Thanks to the people who read my posts and left comments. They were appreciated. A big thanks to the other bloggers who enriched my life with their posts. I laughed and learned. 

52 Ancestors - Week 19 - Isaiah McNees

Isaiah McNees was born in Copte Hill, County of Cavan, Ireland in 1752. I looked it up and Copte Hill is a real place. That made me happy. This is one of those things I am unsure of because I haven't really looked at Ireland to know if places are right or wrong.

He arrived in Philadelphia, Pennsylvania in 1736 at the age of 16. This is where it all goes wrong. I was going to delete the whole post but decided to leave it in all it's misinformation so I know to go back and do the real research needed.

The source document on is the "Pennsylvania, Quaker arrivals at Philadelphia (Meeting), 1862-1750". I consider this a valid source as the Quakers kept detailed records of who was a part of their meetings but it does muddy the waters. If Isaiah arrived in 1736, based on his birth year, he would have been 16. However, the meeting notes dated 21 Feb 1736 says:

"who hath lived within the compass of our meeting these Twenty years." He is about to "remove from hence with some of his Children (he being a Widower) to Pensylvania."

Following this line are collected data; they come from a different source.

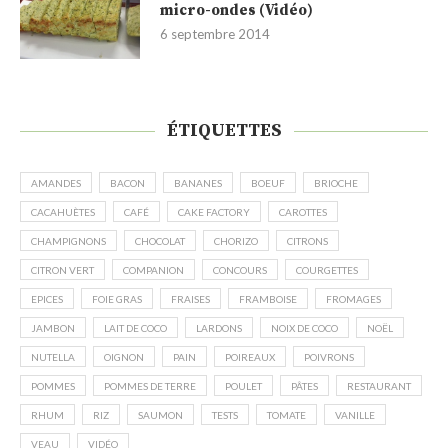
micro-ondes (Vidéo)
6 septembre 2014
ÉTIQUETTES
AMANDES
BACON
BANANES
BOEUF
BRIOCHE
CACAHUÈTES
CAFÉ
CAKE FACTORY
CAROTTES
CHAMPIGNONS
CHOCOLAT
CHORIZO
CITRONS
CITRON VERT
COMPANION
CONCOURS
COURGETTES
EPICES
FOIE GRAS
FRAISES
FRAMBOISE
FROMAGES
JAMBON
LAIT DE COCO
LARDONS
NOIX DE COCO
NOËL
NUTELLA
OIGNON
PAIN
POIREAUX
POIVRONS
POMMES
POMMES DE TERRE
POULET
PÂTES
RESTAURANT
RHUM
RIZ
SAUMON
TESTS
TOMATE
VANILLE
VEAU
VIDÉO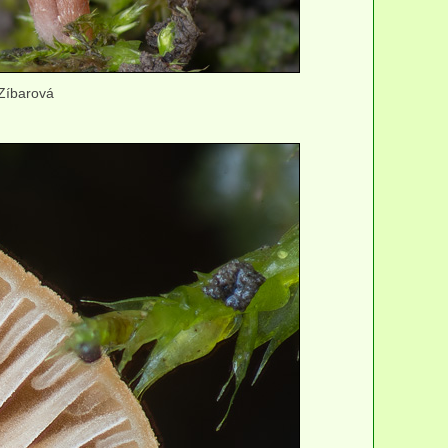
 Zíbarová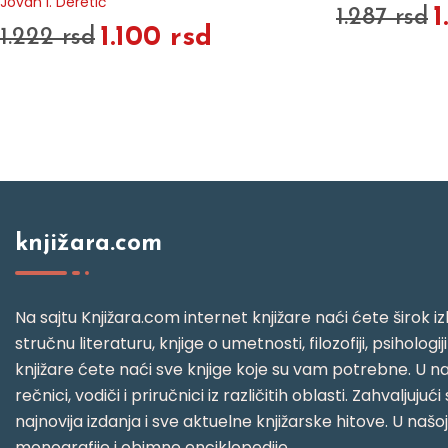
Jovan I. Deretić
1
1.287 rsd
1.100 rsd
1.222 rsd
knjižara.com
Na sajtu Knjižara.com internet knjižare naći ćete širok izb
stručnu literaturu, knjige o umetnosti, filozofiji, psihologij
knjižare ćete naći sve knjige koje su vam potrebne. U naš
rečnici, vodiči i priručnici iz različitih oblasti. Zahval
najnovija izdanja i sve aktuelne knjižarske hitove. U našo
monografije i obimne enciklopedije.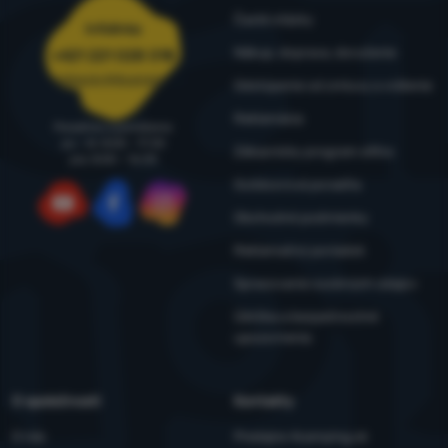
Časté otázky
Infolinka
Nákup, doprava, doručenie
+421 221 028 018
objednavky@4camping.sk
Odstúpenie od zmluvy a vrátenie
Reklamácia
Poradíme a pomôžeme
po - št: 8:00 - 17:30
Zákaznícky program eXtra
pia: 8:00 – 16:30
Outdoorová poradňa
Obchodné podmienky
YouTube
Facebook
Instagram
Reklamačný poriadok
Spracovanie osobných údajov
Údržba a bezpečnostné
upozornenia
O spoločnosti
Kontakty
O nás
Predajne 4camping.sk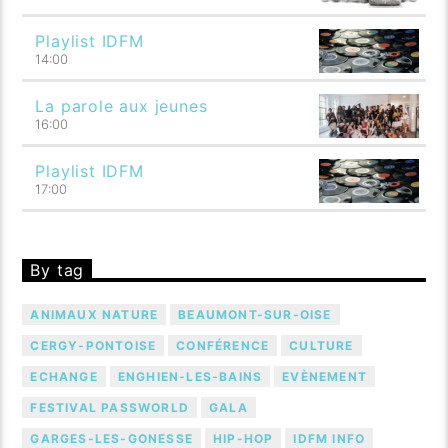
Playlist IDFM
14:00
La parole aux jeunes
16:00
Playlist IDFM
17:00
By tag
ANIMAUX NATURE
BEAUMONT-SUR-OISE
CERGY-PONTOISE
CONFÉRENCE
CULTURE
ECHANGE
ENGHIEN-LES-BAINS
EVÈNEMENT
FESTIVAL PASSWORLD
GALA
GARGES-LES-GONESSE
HIP-HOP
IDFM INFO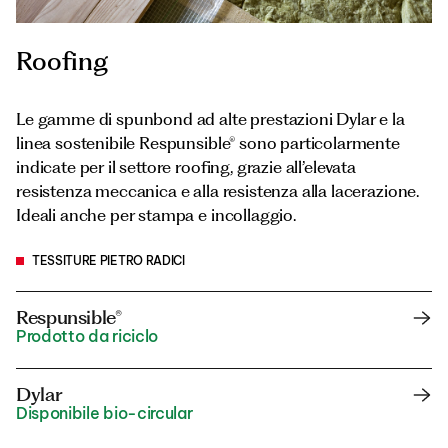
Roofing
Le gamme di spunbond ad alte prestazioni Dylar e la
linea sostenibile Respunsible® sono particolarmente
indicate per il settore roofing, grazie all’elevata
resistenza meccanica e alla resistenza alla lacerazione.
Ideali anche per stampa e incollaggio.
TESSITURE PIETRO RADICI
Respunsible®
Prodotto da riciclo
Dylar
Disponibile bio-circular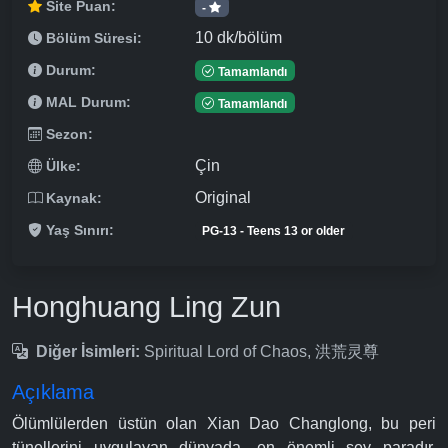
Site Puan:
-
10 dk/bölüm
Bölüm Süresi:
Durum:
Tamamlandı
MAL Durum:
Tamamlandı
Sezon:
Çin
Ülke:
Original
Kaynak:
Yaş Sınırı:
PG-13 - Teens 13 or older
Honghuang Ling Zun
Diğer İsimleri:
Spiritual Lord of Chaos, 洪荒灵尊
Açıklama
Ölümlülerden üstün olan Xian Dao Changlong, bu peri
tünellerini uygulayan dünyada, en önemli şey paradır.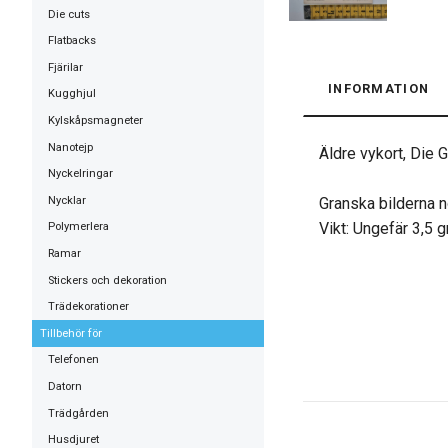
Die cuts
Flatbacks
Fjärilar
INFORMATION
Kugghjul
Kylskåpsmagneter
Nanotejp
Äldre vykort, Die 
Nyckelringar
Nycklar
Granska bilderna n
Vikt: Ungefär 3,5 
Polymerlera
Ramar
Stickers och dekoration
Trädekorationer
Tillbehör för
Telefonen
Datorn
Trädgården
Husdjuret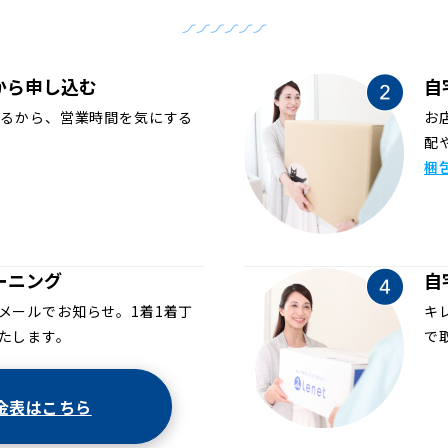
から申し込む
自
めるから、営業時間を気にする
お
配
梱
ーニング
自
メールでお知らせ。1着1着丁
キ
たします。
で
金表はこちら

I have him married to Elizabeth with four children who were born after he arrived in America. So either the meeting note is incorrect or this piece of record belongs to another Isaiah McNees.

Rats, back to the drawing board.

Sunday, May 4, 2014

Family history in the making

Some events in our ancestor's lives are missed because they are not documented. My grandson's goal is to play on a major league baseball team, specifically the Dodgers. He has been working towards this goal since he was five. 

He is a great ball player and has been taking lessons for pitching and was just starting catching until last Thursday's game. While warming up, he and his friend went for the same fly ball. In one of those freak moments, they collided and Niles broke his tibia in three places. 
Fortunately for him, baseball season is almost over. He is bummed out but he did play and pitch not only for his recreational league but his travel team as well. He was the catcher when he wasn't pitching. Is this going to get in the way of his goal? "No way", he announces. 

The doctors have said the cast time is six to eight weeks. After that, there is therapy. According to his pitching coach, the therapy will help him actually become stronger. 

I put this out there today so all the folks who watch him play for the Dodger's in the future will have this information. While this is a current event, it will become a piece of our family history. My grandson's children will know that he broke his leg doing what he loved and it did not stop him. It will tell them a little bit about him and his personality. And we are putting the Dodger's on notice, Niles is on his way.